[ACTIVITY] Find all lines in the records that include the word "pinky", and copy them out.

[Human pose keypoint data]
== Segment start ==

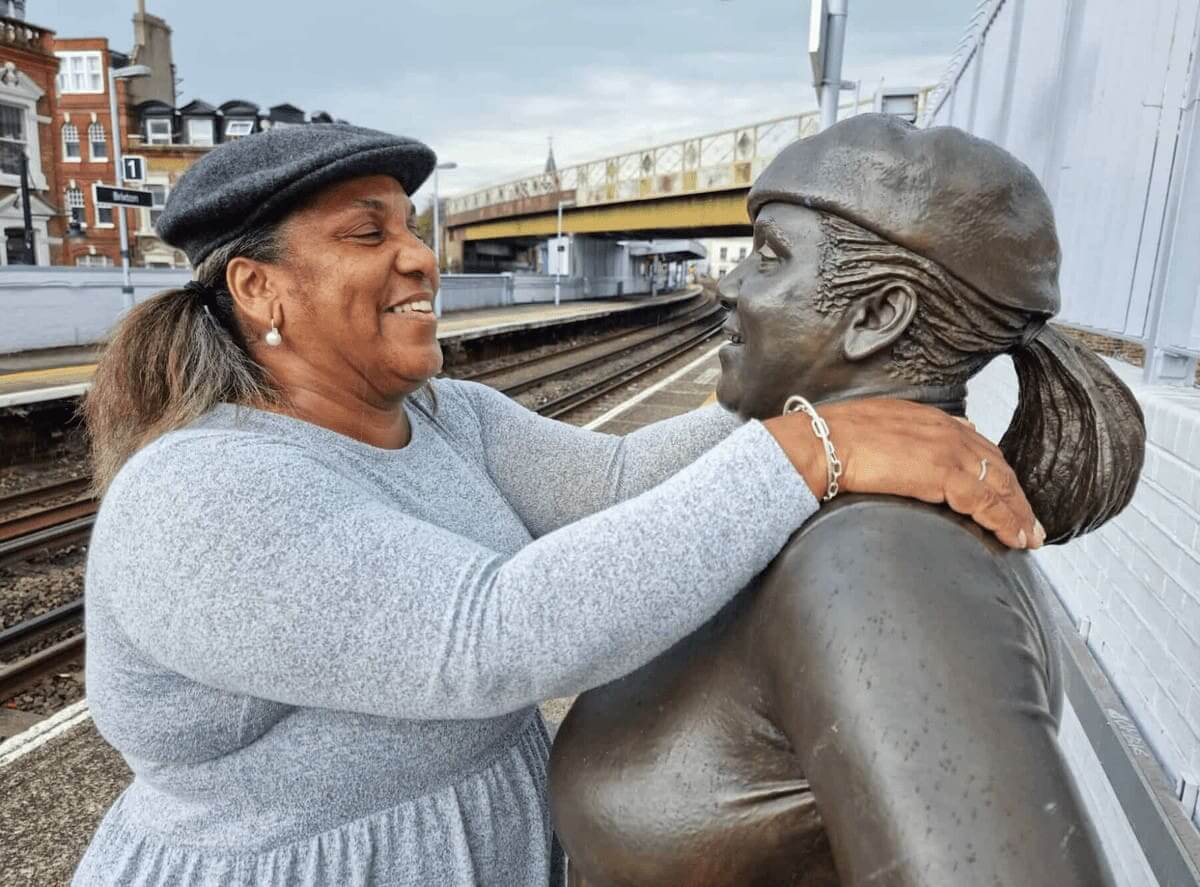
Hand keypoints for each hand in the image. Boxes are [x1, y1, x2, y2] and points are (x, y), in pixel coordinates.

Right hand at [763, 399, 1043, 549]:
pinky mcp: (946, 474)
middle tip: (1028, 521)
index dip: (994, 471)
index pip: (975, 446)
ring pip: (1000, 484)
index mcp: (927, 419)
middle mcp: (945, 429)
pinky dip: (1008, 521)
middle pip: (996, 464)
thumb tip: (899, 460)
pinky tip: (1016, 537)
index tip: (1003, 491)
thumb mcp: (872, 432)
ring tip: (1029, 537)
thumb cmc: (830, 441)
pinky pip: (988, 502)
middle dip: (1015, 495)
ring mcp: (948, 450)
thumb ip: (896, 443)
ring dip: (1018, 513)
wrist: (819, 443)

== Segment end ==

[OUTPUT]
pinky mcp: (946, 474)
pinky dip: (1008, 521)
pinky tip: (1016, 537)
pinky pip: (988, 502)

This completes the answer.